Monday, June 25, 2007

Is Marriage about Memory?

As my roommates will attest, I am an avid blog reader. I came across a blog last week that caught my attention. The subject was divorce, and the man (a Christian) was making a case for staying together in marriage. His overarching reason for keeping covenant with your spouse was memory. Memory is a powerful force, one that is ripped apart by divorce, comparable to a chapter being ripped out of a book—it’s just never the same story after that.
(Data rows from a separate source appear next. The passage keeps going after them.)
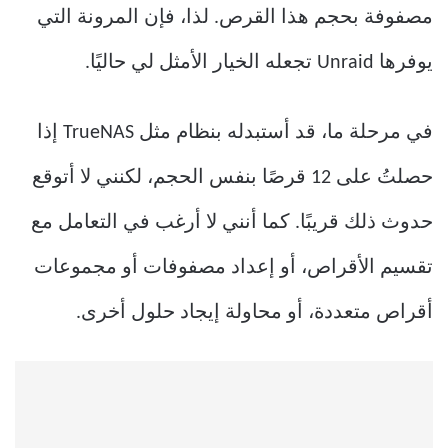
مصفوفة بحجم هذا القرص. لذا، فإن المرونة التي
يوفرها Unraid تجعله الخيار الأمثل لي حاليًا.
في مرحلة ما، قد أستبدله بنظام مثل TrueNAS إذا
حصلتُ على 12 قرصًا بنفس الحجم، لكنني لا أتوقع
حدوث ذلك قريبًا. كما أنني لا أرغب في التعامل مع
تقسيم الأقراص، أو إعداد مصفوفات أو مجموعات
أقراص متعددة، أو محاولة إيجاد حلول أخرى.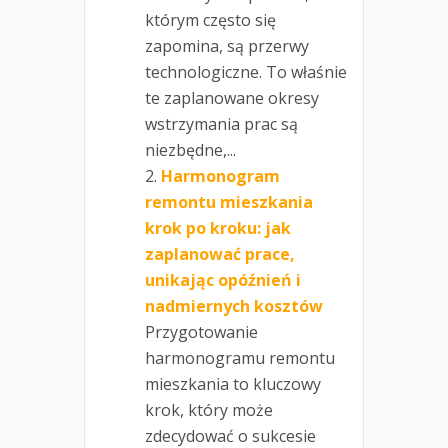
którym często się
zapomina, są przerwy
technologiczne. To właśnie
te zaplanowane okresy
wstrzymania prac są
niezbędne,...
Harmonogram
remontu mieszkania
krok po kroku: jak
zaplanować prace,
unikając opóźnień i
nadmiernych kosztów
Przygotowanie
harmonogramu remontu
mieszkania to kluczowy
krok, który może
zdecydować o sukcesie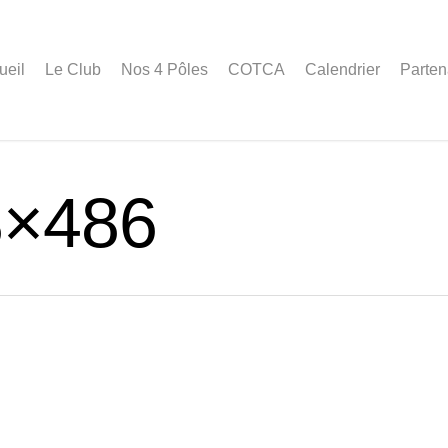
ueil
Le Club
Nos 4 Pôles
COTCA
Calendrier
Parten
8×486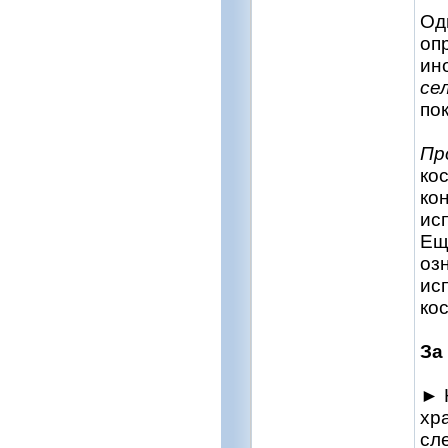
Од
оп
ин
се
по
Пр
ко
ко
ис
Ещ
оз
ис
ко
За
► 
хр
сл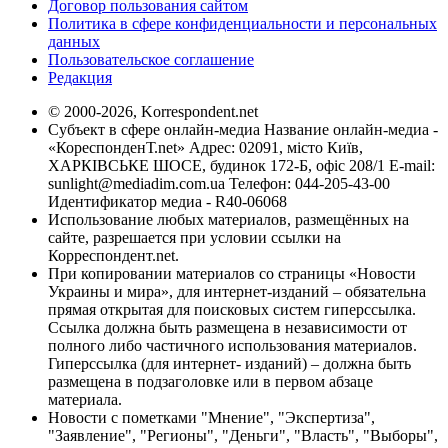
Договор пользования сайтом
Политика в сфере конфиденциальности и персональных
данных
Пользовательское соглашение
Редакция
© 2000-2026, Korrespondent.net
Субъект в сфере онлайн-медиа Название онлайн-медиа -
«КореспонденТ.net» Адрес: 02091, місто Київ,
ХАРКІВСЬКЕ ШОСЕ, будинок 172-Б, офіс 208/1 E-mail:
sunlight@mediadim.com.ua
Телефон: 044-205-43-00
Идентификатор медиа - R40-06068
Использование любых материалов, размещённых на
сайте, разрешается при условии ссылки на
Корреспондент.net.
При копировании материалов со страницы «Новости
Украины и мира», для интернет-изданий – обязательна
прямая открытая для поисковых систем гиперссылка.
Ссылка должна быть размещена в независимости от
полного либо частичного использования материалов.
Гиперссылка (для интернет- изданий) – должна быть
размещена в подзаголовке или в первом абзаце
материала.
Новости с пометками "Мнение", "Экспертиза",
"Заявление", "Регионы", "Деньги", "Власть", "Выборы",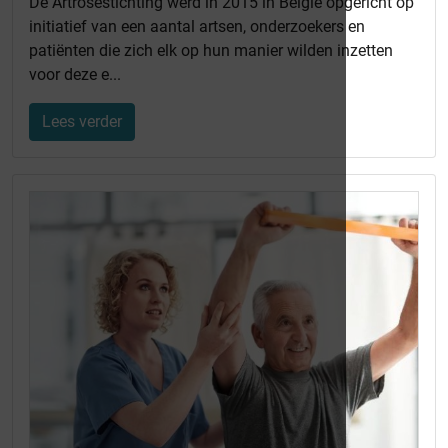
De Artrosestichting werd in 2015 in België opgericht op
initiatief van een aantal artsen, onderzoekers en
patiënten die zich elk op hun manier wilden inzetten
voor deze e...
Lees verder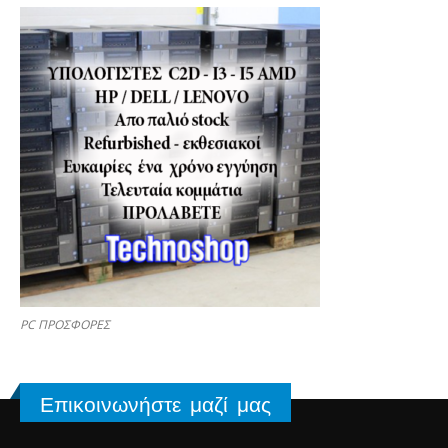
PC ΠΡΟΣΦΟΡΕΣ
Επικοινωνήστε μαζί μας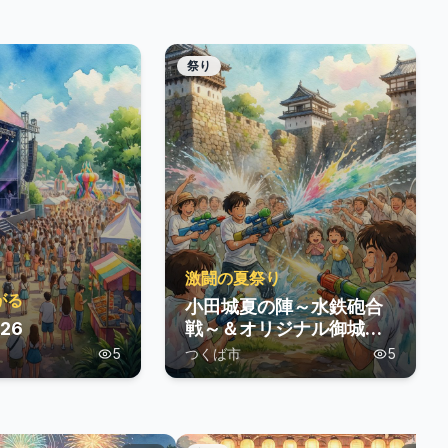
祭り
激闘の夏祭り
がる
小田城夏の陣～水鉄砲合
’26
戦～＆オリジナル御城印
づくり
5
つくば市
5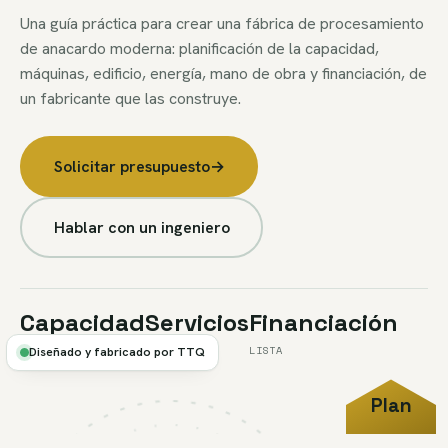
Una guía práctica para crear una fábrica de procesamiento
de anacardo moderna: planificación de la capacidad,
máquinas, edificio, energía, mano de obra y financiación, de
un fabricante que las construye.
Solicitar presupuesto
→
Hablar con un ingeniero
Capacidad
Servicios
Financiación
PLANIFICACIÓN
Y LAYOUT
LISTA
Diseñado y fabricado por TTQ
Plan
FIG.P4
//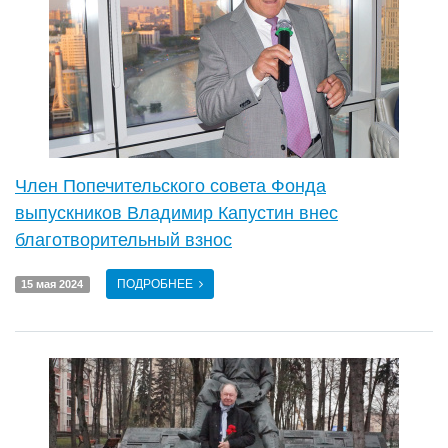
Член Попечительского совета Фонда
выпускников Владимир Капустин внес
благотворительный взнос
ПОДРОБНЕЕ
15 мая 2024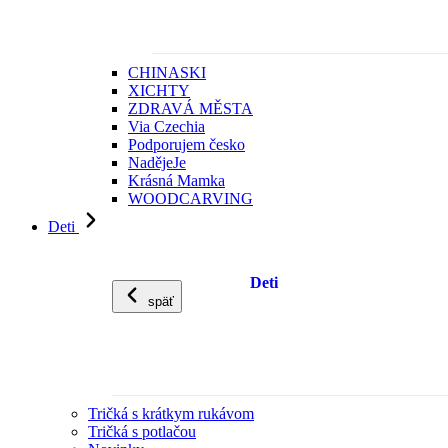
CHINASKI
XICHTY
ZDRAVÁ MĚSTA
Via Czechia
Podporujem česko
NadějeJe
Krásná Mamka
WOODCARVING
Deti
Deti
späť
Tričká s krátkym rukávom
Tričká s potlačou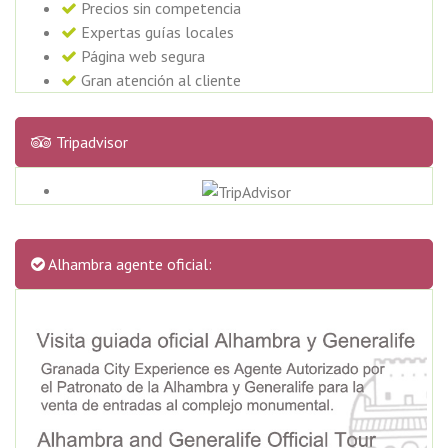
Precios sin competencia
Expertas guías locales
Página web segura
Gran atención al cliente
Tripadvisor
Alhambra agente oficial: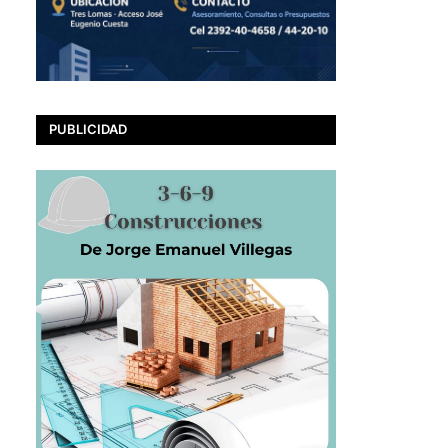
PUBLICIDAD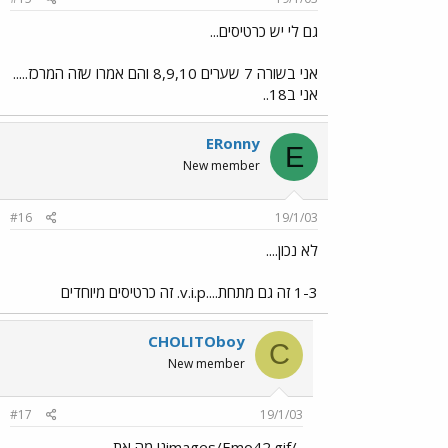
גם לי יש כרטיסים...
אני בשורה 7 שערים 8,9,10 והם אמרו שזה המרכז.....
אני ב18..
ERonny
E
New member
#16
19/1/03
לא נכון....
1-3 זה גם מתחת....v.i.p. זה כרטיסים מיוחדים
CHOLITOboy
C
New member
#17
19/1/03
../images/Emo42.gifנו מה את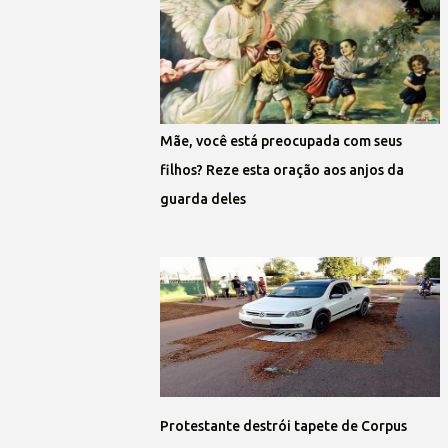
Mãe, você está preocupada com seus
filhos? Reze esta oração aos anjos da
guarda deles
Protestante destrói tapete de Corpus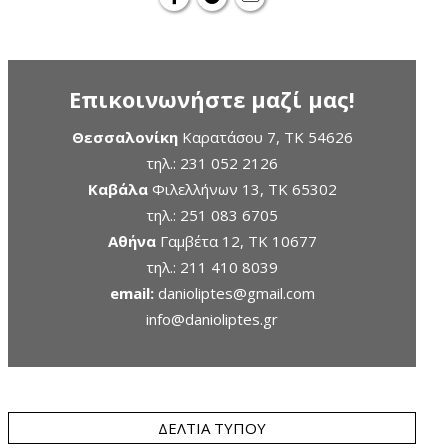
Επικοινωνήστε μαζί μας!
Θεσσαλονίκη
Καρατάσου 7, TK 54626
τηλ.:
231 052 2126
Καβάλα
Φιλελλήνων 13, ΤΚ 65302
τηλ.:
251 083 6705
Αθήνα
Γαμβέτα 12, ΤΚ 10677
τηλ.:
211 410 8039
email:
danioliptes@gmail.com
info@danioliptes.gr
ΔΕΛΤΊΑ ΤΎΠΟΥ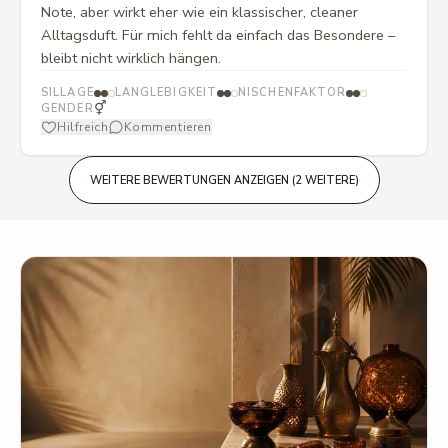
Note, aber wirkt eher wie ein klassischer, cleaner
Alltagsduft. Für mich fehlt da einfach das Besondere –
bleibt nicht wirklich hängen.
SILLAGE
LANGLEBIGKEIT
NISCHENFAKTOR
⚥
GENDER
Hilfreich
Kommentieren
WEITERE BEWERTUNGEN ANZEIGEN (2 WEITERE)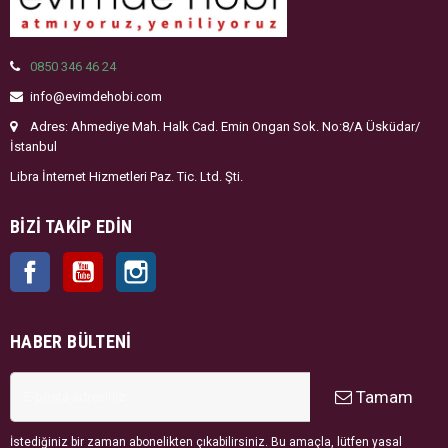
0850 346 46 24
info@evimdehobi.com
Adres: Ahmediye Mah. Halk Cad. Emin Ongan Sok. No:8/A Üsküdar/
İstanbul
Libra İnternet Hizmetleri Paz. Tic. Ltd. Şti.
BIZI TAKIP EDIN
Facebook
YouTube
Instagram
HABER BÜLTENI
Tamam
İstediğiniz bir zaman abonelikten çıkabilirsiniz. Bu amaçla, lütfen yasal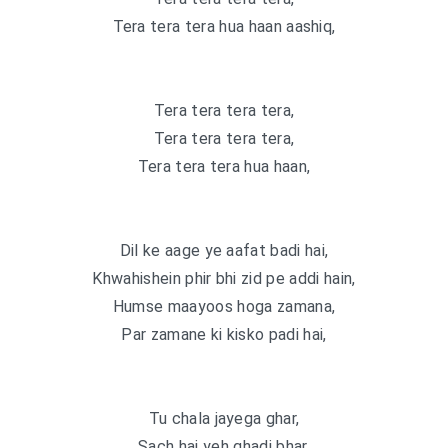
Tera tera tera hua haan aashiq,
Tera tera tera tera,
Tera tera tera tera,
Tera tera tera hua haan,
Dil ke aage ye aafat badi hai,
Khwahishein phir bhi zid pe addi hain,
Humse maayoos hoga zamana,
Par zamane ki kisko padi hai,
Tu chala jayega ghar,
Sach hai yeh ghadi bhar,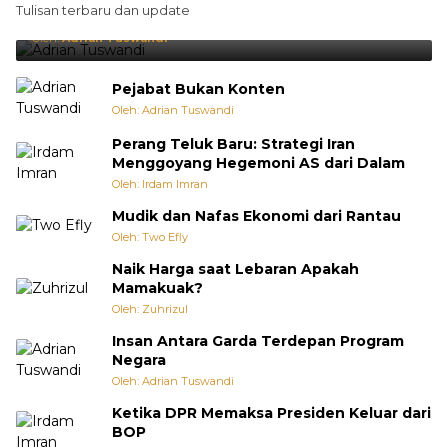
Tulisan terbaru dan update
Punya Cara Membuat Kejutan
Oleh:
Adrian Tuswandi
Pejabat Bukan Konten
Oleh: Adrian Tuswandi
Perang Teluk Baru: Strategi Iran
Menggoyang Hegemoni AS dari Dalam
Oleh: Irdam Imran
Mudik dan Nafas Ekonomi dari Rantau
Oleh: Two Efly
Naik Harga saat Lebaran Apakah
Mamakuak?
Oleh: Zuhrizul
Insan Antara Garda Terdepan Program
Negara
Oleh: Adrian Tuswandi
Ketika DPR Memaksa Presiden Keluar dari
BOP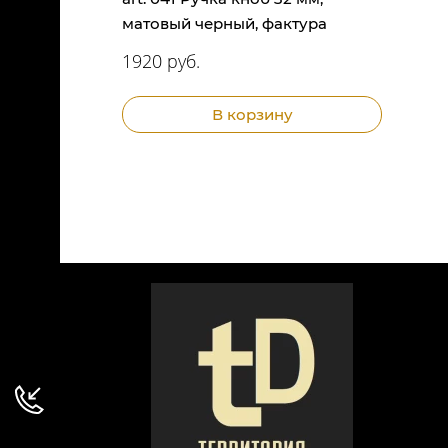
матовый черный, фактура
1920 руб.
В корзину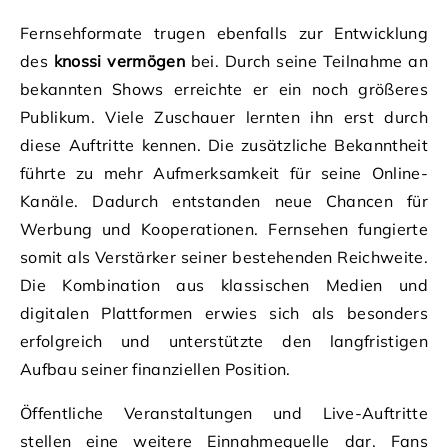
Fernsehformate trugen ebenfalls zur Entwicklung
des
knossi vermögen
bei. Durch seine Teilnahme an
bekannten Shows erreichte er ein noch größeres
Publikum. Viele Zuschauer lernten ihn erst durch
diese Auftritte kennen. Die zusätzliche Bekanntheit
führte zu mehr Aufmerksamkeit für seine Online-
Kanäle. Dadurch entstanden neue Chancen für
Werbung und Kooperationen. Fernsehen fungierte
somit als Verstärker seiner bestehenden Reichweite.
Die Kombination aus klassischen Medien und
digitalen Plattformen erwies sich als besonders
erfolgreich und unterstützte den langfristigen
Aufbau seiner finanziellen Position.
Öffentliche Veranstaltungen und Live-Auftritte
stellen eine weitere Einnahmequelle dar. Fans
While I greatly appreciated this man lifting high the beauty of his own marriage, and speaking out against divorce, it seemed that something was missing from his argument for staying together. Memory is most certainly a very viable reason to want to stay married. No one can replace years of events that happen between a husband and a wife, but memory is not enough. Memory won’t make a woman stick with it when she has vowed to pick up her husband’s dirty clothes for the last time. If anything, memory would make her remember why she made that rash vow in the first place. Memory is easily clouded by emotions and feelings, especially in the heat of turmoil.

Memory of a life spent together is special and part of what makes growing old together so exciting. But there is a deeper memory that keeps a marriage intact, a memory that has been around since the beginning of time.

God created marriage to point to Himself, first to point to the nature of the Trinity, then to point to the relationship between Christ and His Bride, the Church. When people get divorced, they are preaching a Gospel of abandonment, of a Christ who leaves His Church, and that is fundamentally opposed to what the Bible teaches. God hates divorce not because memories are ripped apart, though that is certainly true. God hates divorce because it is blasphemous.

The current view of marriage in our culture is showing us that we must talk about marriage as something far greater than feeling and memory. Turn on the television and we will see that the quest for love and marriage has been reduced to nothing more than a reality show game where companionship ends as quickly as it begins. We see countless men and women staking their very credibility on desperately seeking “true love”, and while this desires and longings are true and right, we must speak to them in biblical language.

While memory is a very real and practical reason to stay married, it leaves much to be desired, and can easily be explained away by those in marriages with memories that are less than ideal. As Christians, we must speak to the divorce culture with truth and clarity, showing them that a Christian man leaving behind his wife and children is preaching to the world that he believes that the Gospel does not matter, that Christ does not keep covenant with His Bride.

Marriage is very much about a story, a story about our great God sending His Son to die to redeem His Bride. Marriages point to that story, they are not simply autonomous stories in and of themselves—though the memories made are individual and priceless. May our language about marriage be as great as God makes it. And may we be preaching the one true Gospel of salvation in our local churches, not only in the pulpit, but inthe 60th wedding anniversaries of the oldest members of our congregations.